To encourage farmers to cultivate more cotton, the ministry of agriculture should apply a contract system, Abdel-Motaleb explained. “This should determine the price of each variety before the cultivation season begins. Any risks should be taken into consideration by the government when deciding the price,” he added.

Mohamed Abdel-Meguid, the head of the Cotton Council, said that the liberalisation of cotton and the limits on the government’s role in the trade had resulted in private traders and textiles producers making use of farmers for their own benefit.

“To help cotton to regain its position, the government should control the whole process, including cultivation, trade and industry, because cotton is a strategic crop for Egypt,” Abdel-Meguid said.

The government should also focus on added value industries based on cotton, he explained, saying that “the total value of raw cotton exports is currently $500 million, and this could be increased to $2 billion if it is exported after spinning and $8 billion if it is sold in the international markets as fabric.”

But Mohamed Qassem, chairman of the Ready-made Garments Exports Council, said that this could not be achieved unless new investments were introduced to the spinning and weaving sector since 80 per cent of factories are not able to deal with the Egyptian extra-long variety of cotton.  

The manufacturers of textiles and ready-made garments prefer to import cotton for many reasons. Qassem said that US pima cotton was 30 per cent higher in price than Egyptian cotton, but manufacturers preferred to import Pima because it was better in terms of specifications.

“Every year Egyptian cotton specifications are worse than the year before,” Qassem said.

Textiles producers attribute the deterioration in locally produced cotton to the ministry of agriculture, saying that Egyptian cotton has lost its position in international markets due to contamination.

Sayed Ahmed, chairman of the Home Textiles Exports Council, said that hand-picking Egyptian cotton resulted in contamination and farmers should be taught the correct methods.

Qassem said that the industry was obliged to follow the demand of the international markets and that the ministry of agriculture should handle the issue of cotton according to their needs.

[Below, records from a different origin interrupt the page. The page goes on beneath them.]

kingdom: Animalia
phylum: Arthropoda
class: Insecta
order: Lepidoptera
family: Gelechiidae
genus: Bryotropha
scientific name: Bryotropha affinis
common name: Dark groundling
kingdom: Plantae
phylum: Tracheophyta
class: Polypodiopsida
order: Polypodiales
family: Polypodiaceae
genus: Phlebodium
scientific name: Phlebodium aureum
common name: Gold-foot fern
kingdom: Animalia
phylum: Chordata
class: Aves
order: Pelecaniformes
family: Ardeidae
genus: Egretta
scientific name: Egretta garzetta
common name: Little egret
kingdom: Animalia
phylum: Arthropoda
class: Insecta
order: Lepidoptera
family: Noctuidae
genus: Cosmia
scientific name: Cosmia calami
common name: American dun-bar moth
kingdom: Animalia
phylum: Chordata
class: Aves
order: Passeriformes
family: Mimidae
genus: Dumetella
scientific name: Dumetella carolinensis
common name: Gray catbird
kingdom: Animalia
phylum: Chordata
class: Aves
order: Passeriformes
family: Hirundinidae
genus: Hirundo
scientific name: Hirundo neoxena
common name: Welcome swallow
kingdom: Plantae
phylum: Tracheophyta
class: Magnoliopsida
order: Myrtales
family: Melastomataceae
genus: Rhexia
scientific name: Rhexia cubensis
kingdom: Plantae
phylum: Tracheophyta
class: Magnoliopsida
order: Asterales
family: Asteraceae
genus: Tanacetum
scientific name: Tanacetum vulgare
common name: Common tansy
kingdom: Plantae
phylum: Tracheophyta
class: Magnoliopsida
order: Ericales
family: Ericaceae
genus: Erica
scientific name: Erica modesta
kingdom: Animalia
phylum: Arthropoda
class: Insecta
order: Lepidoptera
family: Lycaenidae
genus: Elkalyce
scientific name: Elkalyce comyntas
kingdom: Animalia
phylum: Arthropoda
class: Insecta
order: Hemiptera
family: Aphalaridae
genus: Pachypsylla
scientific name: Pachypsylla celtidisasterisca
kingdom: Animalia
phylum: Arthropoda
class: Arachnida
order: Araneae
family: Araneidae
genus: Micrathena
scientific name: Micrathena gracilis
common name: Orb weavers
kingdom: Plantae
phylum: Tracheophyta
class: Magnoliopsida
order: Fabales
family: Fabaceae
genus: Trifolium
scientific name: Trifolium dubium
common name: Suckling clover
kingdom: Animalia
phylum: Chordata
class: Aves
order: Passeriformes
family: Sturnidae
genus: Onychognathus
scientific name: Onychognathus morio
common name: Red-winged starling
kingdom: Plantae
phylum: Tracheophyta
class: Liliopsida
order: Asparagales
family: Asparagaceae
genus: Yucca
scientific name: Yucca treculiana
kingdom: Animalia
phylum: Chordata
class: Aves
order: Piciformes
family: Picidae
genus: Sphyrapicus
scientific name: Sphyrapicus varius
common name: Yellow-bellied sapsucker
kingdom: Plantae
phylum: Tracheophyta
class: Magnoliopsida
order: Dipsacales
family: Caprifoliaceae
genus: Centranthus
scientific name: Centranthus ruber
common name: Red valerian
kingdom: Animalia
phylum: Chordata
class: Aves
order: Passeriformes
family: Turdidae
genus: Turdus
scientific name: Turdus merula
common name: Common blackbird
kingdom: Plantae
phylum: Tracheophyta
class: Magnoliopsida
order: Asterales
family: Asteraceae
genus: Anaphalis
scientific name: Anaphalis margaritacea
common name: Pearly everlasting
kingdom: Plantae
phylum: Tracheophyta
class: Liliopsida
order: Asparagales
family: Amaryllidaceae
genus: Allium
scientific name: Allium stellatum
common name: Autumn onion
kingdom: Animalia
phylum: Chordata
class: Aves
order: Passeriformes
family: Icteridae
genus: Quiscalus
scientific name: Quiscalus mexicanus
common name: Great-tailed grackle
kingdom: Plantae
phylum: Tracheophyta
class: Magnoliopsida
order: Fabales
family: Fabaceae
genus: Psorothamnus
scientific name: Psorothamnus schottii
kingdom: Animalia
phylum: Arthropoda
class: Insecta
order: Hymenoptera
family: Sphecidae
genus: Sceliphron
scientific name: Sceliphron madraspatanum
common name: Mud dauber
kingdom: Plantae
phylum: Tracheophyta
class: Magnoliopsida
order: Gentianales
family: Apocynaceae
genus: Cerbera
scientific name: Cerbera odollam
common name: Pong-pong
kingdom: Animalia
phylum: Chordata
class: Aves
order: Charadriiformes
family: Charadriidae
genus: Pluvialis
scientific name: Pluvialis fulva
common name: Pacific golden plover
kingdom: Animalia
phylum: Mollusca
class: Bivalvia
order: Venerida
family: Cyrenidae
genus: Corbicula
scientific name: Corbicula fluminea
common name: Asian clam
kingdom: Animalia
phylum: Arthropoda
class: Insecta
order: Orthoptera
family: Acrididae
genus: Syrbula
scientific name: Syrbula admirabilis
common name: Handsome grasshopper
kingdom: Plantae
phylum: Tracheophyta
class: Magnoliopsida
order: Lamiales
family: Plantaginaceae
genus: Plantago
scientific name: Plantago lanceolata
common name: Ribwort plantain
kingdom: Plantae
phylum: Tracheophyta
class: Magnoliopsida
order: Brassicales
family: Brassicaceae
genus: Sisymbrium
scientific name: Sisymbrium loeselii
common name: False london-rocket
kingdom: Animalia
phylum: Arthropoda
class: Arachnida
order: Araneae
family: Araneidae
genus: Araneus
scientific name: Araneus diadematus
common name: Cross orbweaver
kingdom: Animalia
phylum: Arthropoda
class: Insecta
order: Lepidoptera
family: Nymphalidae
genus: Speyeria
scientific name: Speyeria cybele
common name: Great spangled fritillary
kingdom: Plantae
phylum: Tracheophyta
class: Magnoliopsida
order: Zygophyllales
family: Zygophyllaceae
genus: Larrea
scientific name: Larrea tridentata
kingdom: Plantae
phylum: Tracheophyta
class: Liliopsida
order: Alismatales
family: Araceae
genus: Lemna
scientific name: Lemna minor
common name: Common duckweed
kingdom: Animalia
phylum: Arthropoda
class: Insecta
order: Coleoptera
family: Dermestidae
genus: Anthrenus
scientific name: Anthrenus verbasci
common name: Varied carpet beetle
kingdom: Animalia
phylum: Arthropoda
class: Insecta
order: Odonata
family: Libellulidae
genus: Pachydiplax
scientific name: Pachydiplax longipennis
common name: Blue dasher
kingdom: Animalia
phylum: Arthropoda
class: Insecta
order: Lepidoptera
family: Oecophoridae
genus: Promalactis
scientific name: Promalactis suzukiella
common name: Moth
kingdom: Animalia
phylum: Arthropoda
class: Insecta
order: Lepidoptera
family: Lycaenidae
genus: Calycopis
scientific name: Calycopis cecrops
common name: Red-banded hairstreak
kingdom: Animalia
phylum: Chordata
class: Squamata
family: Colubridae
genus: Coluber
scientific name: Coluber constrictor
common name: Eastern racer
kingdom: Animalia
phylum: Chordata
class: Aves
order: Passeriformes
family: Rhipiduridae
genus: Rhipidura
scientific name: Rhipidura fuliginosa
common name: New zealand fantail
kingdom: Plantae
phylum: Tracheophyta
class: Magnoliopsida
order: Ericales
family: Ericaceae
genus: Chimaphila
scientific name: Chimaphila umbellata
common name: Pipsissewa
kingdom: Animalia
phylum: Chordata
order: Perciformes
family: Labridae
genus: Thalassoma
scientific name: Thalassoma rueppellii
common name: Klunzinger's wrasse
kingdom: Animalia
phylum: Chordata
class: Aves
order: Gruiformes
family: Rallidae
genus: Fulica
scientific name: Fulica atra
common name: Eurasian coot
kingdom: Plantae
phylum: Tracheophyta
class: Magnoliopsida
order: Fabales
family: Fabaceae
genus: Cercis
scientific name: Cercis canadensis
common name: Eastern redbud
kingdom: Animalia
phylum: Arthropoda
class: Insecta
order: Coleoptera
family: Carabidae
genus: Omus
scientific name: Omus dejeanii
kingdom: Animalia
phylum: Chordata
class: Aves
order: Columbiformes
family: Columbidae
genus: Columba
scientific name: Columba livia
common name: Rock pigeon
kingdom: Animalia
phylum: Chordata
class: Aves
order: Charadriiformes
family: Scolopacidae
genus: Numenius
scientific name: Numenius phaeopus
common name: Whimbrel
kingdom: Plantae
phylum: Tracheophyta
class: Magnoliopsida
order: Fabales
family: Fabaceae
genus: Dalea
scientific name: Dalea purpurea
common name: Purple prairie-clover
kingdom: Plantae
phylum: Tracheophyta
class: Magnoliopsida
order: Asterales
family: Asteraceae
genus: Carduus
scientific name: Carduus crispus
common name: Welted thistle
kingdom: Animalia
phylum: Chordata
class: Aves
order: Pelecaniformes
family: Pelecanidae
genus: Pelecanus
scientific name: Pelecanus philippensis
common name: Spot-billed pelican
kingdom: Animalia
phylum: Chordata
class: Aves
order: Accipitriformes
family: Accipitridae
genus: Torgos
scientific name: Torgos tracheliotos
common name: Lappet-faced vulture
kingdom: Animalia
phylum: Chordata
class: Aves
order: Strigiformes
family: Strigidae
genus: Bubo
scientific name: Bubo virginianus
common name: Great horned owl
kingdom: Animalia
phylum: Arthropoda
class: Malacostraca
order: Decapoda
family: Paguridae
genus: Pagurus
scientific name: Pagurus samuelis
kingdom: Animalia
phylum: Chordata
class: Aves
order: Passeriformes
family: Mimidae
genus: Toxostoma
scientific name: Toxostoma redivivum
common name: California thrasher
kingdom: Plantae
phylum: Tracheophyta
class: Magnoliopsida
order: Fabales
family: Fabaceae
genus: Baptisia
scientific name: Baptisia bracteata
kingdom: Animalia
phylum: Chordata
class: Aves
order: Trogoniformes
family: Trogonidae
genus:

Ahmed said that the problem was above all that local industry used short and medium staple cotton. In home textiles, only two to three per cent of production is based on long staple cotton, while the rest uses short and medium kinds.

The price of Egyptian cotton is another problem. The international price of short staple cotton is LE650 to 700 per qantar, while Egyptian cotton is sold for at least LE1,200 per qantar.

“If cotton productivity increases, the price will decline to international norms and the local industry will stop importing cotton,” Ahmed said.